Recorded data
════

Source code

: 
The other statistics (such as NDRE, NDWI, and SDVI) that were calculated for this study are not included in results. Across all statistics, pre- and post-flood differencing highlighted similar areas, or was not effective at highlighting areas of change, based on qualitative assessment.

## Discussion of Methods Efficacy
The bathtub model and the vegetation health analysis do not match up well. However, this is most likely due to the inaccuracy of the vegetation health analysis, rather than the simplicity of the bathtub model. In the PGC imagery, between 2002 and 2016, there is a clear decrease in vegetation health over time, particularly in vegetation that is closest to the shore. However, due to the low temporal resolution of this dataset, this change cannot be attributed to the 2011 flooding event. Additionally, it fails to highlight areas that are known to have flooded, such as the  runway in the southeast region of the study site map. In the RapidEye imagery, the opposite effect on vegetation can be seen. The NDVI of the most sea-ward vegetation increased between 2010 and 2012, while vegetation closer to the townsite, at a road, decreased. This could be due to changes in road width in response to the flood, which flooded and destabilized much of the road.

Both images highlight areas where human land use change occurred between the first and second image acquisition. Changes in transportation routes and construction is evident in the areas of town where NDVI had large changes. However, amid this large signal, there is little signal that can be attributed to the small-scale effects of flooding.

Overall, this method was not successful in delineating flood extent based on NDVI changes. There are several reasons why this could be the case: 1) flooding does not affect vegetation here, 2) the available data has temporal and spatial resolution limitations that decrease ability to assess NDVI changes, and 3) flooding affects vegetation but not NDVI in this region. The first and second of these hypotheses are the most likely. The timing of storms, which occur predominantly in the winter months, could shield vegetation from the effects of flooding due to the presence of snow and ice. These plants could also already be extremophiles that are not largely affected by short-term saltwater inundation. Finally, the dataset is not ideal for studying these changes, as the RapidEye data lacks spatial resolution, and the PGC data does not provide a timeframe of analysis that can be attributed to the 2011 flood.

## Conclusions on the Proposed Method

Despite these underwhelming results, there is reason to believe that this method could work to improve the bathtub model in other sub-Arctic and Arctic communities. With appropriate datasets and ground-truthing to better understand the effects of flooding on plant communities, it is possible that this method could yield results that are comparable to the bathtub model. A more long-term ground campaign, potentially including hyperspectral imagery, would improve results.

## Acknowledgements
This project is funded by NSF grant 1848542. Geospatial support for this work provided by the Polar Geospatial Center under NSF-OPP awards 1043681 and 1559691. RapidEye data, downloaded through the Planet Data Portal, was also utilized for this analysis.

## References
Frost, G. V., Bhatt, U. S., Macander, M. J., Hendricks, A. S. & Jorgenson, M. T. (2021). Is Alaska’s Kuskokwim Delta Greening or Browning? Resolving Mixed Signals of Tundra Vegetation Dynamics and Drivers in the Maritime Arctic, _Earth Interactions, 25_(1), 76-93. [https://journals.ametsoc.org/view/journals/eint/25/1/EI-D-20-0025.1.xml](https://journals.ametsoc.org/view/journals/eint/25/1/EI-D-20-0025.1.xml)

════

With no line omitted, copy all the data exactly.

Source code

: 
The other statistics (such as NDRE, NDWI, and SDVI) that were calculated for this study are not included in results. Across all statistics, pre- and post-flood differencing highlighted similar areas, or was not effective at highlighting areas of change, based on qualitative assessment.

## Discussion of Methods Efficacy
The bathtub model and the vegetation health analysis do not match up well. However, this is most likely due to the inaccuracy of the vegetation health analysis, rather than the simplicity of the bathtub model. In the PGC imagery, between 2002 and 2016, there is a clear decrease in vegetation health over time, particularly in vegetation that is closest to the shore. However, due to the low temporal resolution of this dataset, this change cannot be attributed to the 2011 flooding event. Additionally, it fails to highlight areas that are known to have flooded, such as the  runway in the southeast region of the study site map. In the RapidEye imagery, the opposite effect on vegetation can be seen. The NDVI of the most sea-ward vegetation increased between 2010 and 2012, while vegetation closer to the townsite, at a road, decreased. This could be due to changes in road width in response to the flood, which flooded and destabilized much of the road.

Both images highlight areas where human land use change occurred between the first and second image acquisition. Changes in transportation routes and construction is evident in the areas of town where NDVI had large changes. However, amid this large signal, there is little signal that can be attributed to the small-scale effects of flooding.

Overall, this method was not successful in delineating flood extent based on NDVI changes. There are several reasons why this could be the case: 1) flooding does not affect vegetation here, 2) the available data has temporal and spatial resolution limitations that decrease ability to assess NDVI changes, and 3) flooding affects vegetation but not NDVI in this region. The first and second of these hypotheses are the most likely. The timing of storms, which occur predominantly in the winter months, could shield vegetation from the effects of flooding due to the presence of snow and ice. These plants could also already be extremophiles that are not largely affected by short-term saltwater inundation. Finally, the dataset is not ideal for studying these changes, as the RapidEye data lacks spatial resolution, and the PGC data does not provide a timeframe of analysis that can be attributed to the 2011 flood.

## Conclusions on the Proposed Method

Despite these underwhelming results, there is reason to believe that this method could work to improve the bathtub model in other sub-Arctic and Arctic communities. With appropriate datasets and ground-truthing to better understand the effects of flooding on plant communities, it is possible that this method could yield results that are comparable to the bathtub model. A more long-term ground campaign, potentially including hyperspectral imagery, would improve results.

## Acknowledgements
This project is funded by NSF grant 1848542. Geospatial support for this work provided by the Polar Geospatial Center under NSF-OPP awards 1043681 and 1559691. RapidEye data, downloaded through the Planet Data Portal, was also utilized for this analysis.

## References
Frost, G. V., Bhatt, U. S., Macander, M. J., Hendricks, A. S. & Jorgenson, M. T. (2021). Is Alaska’s Kuskokwim Delta Greening or Browning? Resolving Mixed Signals of Tundra Vegetation Dynamics and Drivers in the Maritime Arctic, _Earth Interactions, 25_(1), 76-93. [https://journals.ametsoc.org/view/journals/eint/25/1/EI-D-20-0025.1.xml](https://journals.ametsoc.org/view/journals/eint/25/1/EI-D-20-0025.1.xml)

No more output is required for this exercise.